### [ACTION ITEM]
Verbatim transcription with images omitted: return the entries below in full.

### [PROVIDED INFORMATION]
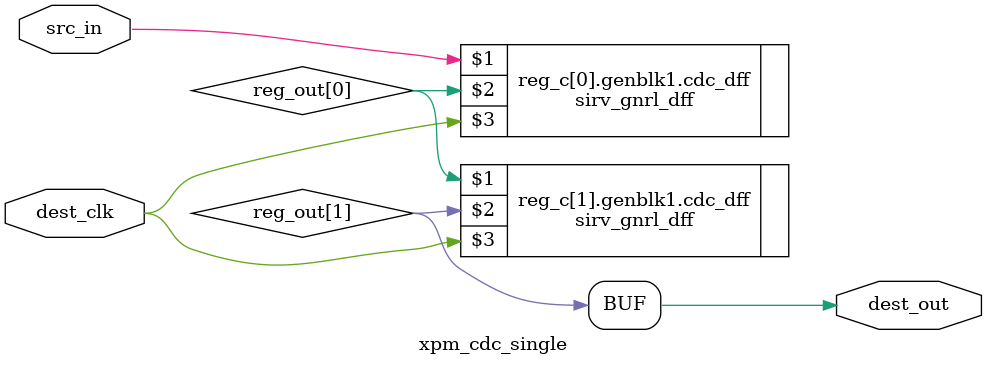
<source format=v>
module xpm_cdc_single #(
    parameter DEST_SYNC_FF = 2//最大为10
  ) (
    input dest_clk,    
    input src_in ,        
    output dest_out       
  );
  

wire reg_out[DEST_SYNC_FF-1:0];
  
genvar i;
generate
 for(i=0;i<DEST_SYNC_FF;i=i+1)begin:reg_c
 if(i==0) begin
	sirv_gnrl_dff#(1) cdc_dff(src_in,reg_out[i],dest_clk);
 end
 else begin
  sirv_gnrl_dff#(1) cdc_dff(reg_out[i-1],reg_out[i],dest_clk);
 end
 end
endgenerate

assign dest_out=reg_out[DEST_SYNC_FF-1];
	
 
endmodule

</source>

### [TASK SOLUTION]
<source format=v>
module xpm_cdc_single #(
    parameter DEST_SYNC_FF = 2//最大为10
  ) (
    input dest_clk,    
    input src_in ,        
    output dest_out       
  );
  

wire reg_out[DEST_SYNC_FF-1:0];
  
genvar i;
generate
 for(i=0;i<DEST_SYNC_FF;i=i+1)begin:reg_c
 if(i==0) begin
	sirv_gnrl_dff#(1) cdc_dff(src_in,reg_out[i],dest_clk);
 end
 else begin
  sirv_gnrl_dff#(1) cdc_dff(reg_out[i-1],reg_out[i],dest_clk);
 end
 end
endgenerate

assign dest_out=reg_out[DEST_SYNC_FF-1];
	
 
endmodule

</source>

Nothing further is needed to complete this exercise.